Dans un taxi, la peur existe dans les deux sens. Même avec ses allures de garçon manqué, Kanyawan a la confiance de nombreuses femmes. Ces dernières craignent les chauffeurs de taxi, le mauvais comportement de certains alimentant les faits divers des médias thaïlandais. « J’ai plusieurs clientes régulières qui me demandent de les amener et d’aller les chercher au travail, explique Touk. La course est plus chère mais elles sont rassurées quand je conduis. » Si le Département du transport refuse de donner les statistiques par sexe concernant les 66 645 taxis enregistrés à Bangkok, Kanyawan est l’une des trois femmes chauffeurs dans sa compagnie qui emploie une centaine de personnes.
Ces femmes au volant, minoritaires mais dont le nombre semble augmenter à vue d’oeil, ne sont néanmoins pas du goût de tout le monde. La société Lady Taxi, créée en juillet 2011, n’employait que des conductrices et réservait à des clientes femmes ses taxis équipés de traceurs GPS dont le signal était visible en direct sur le site de la compagnie. Mais après moins d’un an d’activité, le service s’est arrêté en avril 2012 suite à de nombreuses pressions de personnes dont le responsable de Lady Taxi, craignant des représailles, n’a pas souhaité divulguer l’identité.

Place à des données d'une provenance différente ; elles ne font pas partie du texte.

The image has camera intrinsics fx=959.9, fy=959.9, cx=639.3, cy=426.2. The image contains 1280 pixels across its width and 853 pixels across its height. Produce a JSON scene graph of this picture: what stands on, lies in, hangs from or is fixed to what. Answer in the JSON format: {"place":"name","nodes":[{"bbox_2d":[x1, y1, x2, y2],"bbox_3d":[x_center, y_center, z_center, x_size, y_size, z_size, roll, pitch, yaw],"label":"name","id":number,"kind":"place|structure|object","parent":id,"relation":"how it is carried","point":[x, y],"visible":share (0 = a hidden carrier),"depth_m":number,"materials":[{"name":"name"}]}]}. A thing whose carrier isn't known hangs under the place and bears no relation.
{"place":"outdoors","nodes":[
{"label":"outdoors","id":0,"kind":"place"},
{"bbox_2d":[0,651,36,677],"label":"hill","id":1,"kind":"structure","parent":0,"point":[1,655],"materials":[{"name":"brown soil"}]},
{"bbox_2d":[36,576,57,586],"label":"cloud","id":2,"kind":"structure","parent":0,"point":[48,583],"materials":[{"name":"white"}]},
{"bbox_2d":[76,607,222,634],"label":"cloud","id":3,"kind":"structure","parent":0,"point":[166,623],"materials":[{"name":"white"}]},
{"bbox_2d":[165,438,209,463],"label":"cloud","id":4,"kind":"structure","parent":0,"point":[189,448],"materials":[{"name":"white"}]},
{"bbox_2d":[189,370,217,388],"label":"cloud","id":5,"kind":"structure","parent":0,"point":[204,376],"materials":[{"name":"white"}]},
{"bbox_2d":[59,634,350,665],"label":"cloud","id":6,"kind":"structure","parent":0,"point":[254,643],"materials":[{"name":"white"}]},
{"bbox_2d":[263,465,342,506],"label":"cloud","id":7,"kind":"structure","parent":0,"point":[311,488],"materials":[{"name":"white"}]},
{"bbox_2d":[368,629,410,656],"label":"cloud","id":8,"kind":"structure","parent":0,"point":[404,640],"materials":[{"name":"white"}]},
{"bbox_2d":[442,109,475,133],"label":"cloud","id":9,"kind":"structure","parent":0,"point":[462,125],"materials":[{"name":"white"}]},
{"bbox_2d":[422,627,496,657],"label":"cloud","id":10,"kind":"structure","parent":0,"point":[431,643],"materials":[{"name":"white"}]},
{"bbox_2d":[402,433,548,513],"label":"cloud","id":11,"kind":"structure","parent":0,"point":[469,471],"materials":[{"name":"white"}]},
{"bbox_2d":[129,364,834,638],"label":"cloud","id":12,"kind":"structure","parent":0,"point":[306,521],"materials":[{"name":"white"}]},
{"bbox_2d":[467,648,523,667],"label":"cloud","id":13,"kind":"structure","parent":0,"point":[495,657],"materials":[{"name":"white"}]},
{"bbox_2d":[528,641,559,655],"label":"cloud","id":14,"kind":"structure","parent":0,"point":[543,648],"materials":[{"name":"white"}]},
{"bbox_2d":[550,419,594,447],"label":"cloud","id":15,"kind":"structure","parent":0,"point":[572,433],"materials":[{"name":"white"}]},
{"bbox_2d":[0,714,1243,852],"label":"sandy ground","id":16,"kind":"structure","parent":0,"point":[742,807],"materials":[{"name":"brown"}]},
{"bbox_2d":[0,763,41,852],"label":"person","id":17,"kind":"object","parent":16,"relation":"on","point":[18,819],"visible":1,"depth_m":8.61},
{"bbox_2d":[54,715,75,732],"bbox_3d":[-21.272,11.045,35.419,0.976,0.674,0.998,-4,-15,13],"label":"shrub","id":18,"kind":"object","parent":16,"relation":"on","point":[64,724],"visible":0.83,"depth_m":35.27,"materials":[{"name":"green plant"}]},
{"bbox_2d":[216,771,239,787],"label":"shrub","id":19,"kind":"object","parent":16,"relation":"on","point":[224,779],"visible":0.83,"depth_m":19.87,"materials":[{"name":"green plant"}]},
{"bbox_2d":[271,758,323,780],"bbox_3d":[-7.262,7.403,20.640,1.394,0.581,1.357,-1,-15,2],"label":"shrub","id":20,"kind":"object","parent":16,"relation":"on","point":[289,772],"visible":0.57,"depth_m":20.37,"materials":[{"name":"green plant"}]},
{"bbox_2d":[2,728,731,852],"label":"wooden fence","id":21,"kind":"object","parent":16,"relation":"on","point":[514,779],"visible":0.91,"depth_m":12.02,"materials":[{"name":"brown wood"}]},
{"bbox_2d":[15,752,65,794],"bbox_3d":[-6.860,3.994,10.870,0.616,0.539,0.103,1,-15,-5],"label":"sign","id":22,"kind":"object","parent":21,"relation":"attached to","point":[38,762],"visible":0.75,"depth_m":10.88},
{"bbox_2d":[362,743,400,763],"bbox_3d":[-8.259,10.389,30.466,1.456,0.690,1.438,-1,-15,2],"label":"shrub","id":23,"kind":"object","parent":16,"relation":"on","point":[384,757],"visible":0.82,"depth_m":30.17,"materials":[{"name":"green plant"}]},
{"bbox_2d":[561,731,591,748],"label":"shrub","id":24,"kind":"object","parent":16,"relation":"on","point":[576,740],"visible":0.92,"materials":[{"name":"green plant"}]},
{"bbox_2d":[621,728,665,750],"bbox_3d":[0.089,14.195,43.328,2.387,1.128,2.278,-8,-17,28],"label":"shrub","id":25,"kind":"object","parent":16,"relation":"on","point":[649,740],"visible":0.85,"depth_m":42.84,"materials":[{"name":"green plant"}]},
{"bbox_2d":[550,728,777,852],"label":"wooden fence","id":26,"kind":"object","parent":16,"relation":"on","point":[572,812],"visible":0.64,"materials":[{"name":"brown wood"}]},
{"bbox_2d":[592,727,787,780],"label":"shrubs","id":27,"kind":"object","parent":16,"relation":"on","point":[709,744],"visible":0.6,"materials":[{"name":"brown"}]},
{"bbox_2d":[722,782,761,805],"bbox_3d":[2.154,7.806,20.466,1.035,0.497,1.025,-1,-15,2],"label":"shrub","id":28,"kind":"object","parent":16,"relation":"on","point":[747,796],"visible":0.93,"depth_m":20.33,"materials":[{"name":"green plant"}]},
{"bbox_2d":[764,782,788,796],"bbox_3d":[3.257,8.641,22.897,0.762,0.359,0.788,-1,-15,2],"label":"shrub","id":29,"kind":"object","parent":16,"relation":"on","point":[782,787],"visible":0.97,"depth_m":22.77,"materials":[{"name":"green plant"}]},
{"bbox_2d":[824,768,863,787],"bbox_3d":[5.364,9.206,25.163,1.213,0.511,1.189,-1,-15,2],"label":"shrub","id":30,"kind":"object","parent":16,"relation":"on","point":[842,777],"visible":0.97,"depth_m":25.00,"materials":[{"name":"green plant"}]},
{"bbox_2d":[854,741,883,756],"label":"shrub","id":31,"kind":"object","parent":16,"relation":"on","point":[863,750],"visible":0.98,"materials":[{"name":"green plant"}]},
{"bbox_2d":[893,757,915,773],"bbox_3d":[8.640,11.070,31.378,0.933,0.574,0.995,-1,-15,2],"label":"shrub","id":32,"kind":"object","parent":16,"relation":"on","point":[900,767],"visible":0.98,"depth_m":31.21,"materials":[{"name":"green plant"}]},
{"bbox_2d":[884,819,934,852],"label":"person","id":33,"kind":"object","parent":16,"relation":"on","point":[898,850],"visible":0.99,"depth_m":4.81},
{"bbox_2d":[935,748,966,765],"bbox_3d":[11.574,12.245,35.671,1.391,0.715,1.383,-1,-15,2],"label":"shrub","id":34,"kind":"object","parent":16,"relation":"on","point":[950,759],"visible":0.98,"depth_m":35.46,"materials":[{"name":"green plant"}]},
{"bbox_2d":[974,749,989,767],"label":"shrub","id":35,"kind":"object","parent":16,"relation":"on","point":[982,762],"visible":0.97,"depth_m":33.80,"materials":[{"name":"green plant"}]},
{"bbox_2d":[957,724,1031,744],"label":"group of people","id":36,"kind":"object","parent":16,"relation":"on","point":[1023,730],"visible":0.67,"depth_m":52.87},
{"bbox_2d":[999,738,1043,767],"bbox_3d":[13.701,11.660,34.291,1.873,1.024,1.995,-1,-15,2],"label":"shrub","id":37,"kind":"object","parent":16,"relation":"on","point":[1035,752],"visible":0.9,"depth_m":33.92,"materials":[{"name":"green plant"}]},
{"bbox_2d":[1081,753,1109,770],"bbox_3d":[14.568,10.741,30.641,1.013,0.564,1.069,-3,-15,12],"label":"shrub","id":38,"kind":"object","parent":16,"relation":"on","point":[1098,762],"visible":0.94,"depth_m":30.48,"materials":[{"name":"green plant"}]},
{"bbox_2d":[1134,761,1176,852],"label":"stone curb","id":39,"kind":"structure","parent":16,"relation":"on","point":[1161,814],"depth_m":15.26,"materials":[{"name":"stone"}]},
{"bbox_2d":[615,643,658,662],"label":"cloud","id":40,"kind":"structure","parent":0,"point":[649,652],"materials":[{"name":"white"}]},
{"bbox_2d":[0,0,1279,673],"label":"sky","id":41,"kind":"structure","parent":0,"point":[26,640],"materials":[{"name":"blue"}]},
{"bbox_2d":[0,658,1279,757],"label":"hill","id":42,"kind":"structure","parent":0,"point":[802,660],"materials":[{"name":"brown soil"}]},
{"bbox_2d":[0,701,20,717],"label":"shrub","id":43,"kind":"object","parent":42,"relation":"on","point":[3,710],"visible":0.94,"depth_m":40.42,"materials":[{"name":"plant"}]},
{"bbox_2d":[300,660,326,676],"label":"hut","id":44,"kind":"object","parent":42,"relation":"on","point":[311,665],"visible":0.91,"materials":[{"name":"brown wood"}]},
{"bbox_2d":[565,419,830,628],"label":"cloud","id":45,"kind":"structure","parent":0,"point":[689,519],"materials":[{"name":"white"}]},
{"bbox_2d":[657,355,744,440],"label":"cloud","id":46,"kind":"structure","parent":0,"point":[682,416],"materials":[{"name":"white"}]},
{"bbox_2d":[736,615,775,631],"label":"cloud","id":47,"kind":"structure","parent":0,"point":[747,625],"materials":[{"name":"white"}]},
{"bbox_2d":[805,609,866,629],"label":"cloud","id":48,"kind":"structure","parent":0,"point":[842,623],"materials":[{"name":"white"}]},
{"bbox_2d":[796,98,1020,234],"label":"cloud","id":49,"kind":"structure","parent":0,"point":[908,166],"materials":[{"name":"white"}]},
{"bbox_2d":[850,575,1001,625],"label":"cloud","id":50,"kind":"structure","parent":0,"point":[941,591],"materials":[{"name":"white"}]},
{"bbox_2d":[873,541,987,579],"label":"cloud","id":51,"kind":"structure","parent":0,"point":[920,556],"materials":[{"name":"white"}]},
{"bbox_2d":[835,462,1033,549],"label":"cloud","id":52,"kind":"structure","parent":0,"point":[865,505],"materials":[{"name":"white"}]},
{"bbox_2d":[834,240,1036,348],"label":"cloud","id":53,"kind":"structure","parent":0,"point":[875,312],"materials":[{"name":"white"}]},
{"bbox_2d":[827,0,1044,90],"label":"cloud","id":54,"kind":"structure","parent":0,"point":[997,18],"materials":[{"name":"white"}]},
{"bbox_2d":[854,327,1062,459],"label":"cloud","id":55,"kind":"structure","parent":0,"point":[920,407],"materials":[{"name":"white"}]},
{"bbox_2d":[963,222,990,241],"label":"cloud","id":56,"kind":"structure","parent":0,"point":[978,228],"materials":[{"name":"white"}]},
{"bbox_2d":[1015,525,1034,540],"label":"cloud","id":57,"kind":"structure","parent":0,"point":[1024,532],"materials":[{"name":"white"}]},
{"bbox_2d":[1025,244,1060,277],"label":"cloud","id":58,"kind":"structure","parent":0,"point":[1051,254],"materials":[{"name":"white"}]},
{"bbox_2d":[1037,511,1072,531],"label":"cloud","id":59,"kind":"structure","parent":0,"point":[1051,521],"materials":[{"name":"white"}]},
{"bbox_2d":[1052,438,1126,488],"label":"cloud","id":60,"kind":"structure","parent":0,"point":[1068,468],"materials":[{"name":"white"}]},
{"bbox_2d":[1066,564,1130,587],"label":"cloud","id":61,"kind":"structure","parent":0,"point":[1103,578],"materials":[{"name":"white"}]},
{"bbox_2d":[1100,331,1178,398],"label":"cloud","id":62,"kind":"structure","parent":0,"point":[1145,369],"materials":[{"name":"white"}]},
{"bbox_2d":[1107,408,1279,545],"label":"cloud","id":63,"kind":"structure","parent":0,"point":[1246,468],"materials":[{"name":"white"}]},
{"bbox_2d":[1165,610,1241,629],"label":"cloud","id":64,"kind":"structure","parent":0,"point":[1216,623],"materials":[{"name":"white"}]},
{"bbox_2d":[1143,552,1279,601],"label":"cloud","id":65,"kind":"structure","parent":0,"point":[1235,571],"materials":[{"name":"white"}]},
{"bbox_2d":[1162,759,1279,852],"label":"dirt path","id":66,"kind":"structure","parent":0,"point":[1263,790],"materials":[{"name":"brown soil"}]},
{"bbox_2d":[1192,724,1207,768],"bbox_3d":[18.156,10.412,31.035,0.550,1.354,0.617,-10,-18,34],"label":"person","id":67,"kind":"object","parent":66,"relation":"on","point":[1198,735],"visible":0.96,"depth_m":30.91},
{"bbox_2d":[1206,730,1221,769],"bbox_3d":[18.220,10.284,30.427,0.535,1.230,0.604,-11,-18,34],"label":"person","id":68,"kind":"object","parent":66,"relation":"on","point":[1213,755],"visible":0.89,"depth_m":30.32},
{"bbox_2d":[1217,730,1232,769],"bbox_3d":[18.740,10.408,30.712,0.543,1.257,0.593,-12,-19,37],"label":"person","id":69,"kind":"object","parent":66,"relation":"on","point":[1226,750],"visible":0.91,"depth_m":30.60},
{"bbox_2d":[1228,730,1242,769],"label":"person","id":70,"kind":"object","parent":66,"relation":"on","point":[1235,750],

Loin de ces contraintes inhérentes à la Thaïlande, Pi Touk ne se sent nullement d’utilité publique pour la société. Elle n’a pas non plus l’intention d’utiliser ses économies pour s’acheter à crédit son propre véhicule comme le font beaucoup de chauffeurs de taxi, au lieu de le louer. Elle ne sait même pas si elle sera encore chauffeur de taxi dans deux ou trois ans. Mais elle continuera en attendant de vivre au jour le jour, au gré des courses.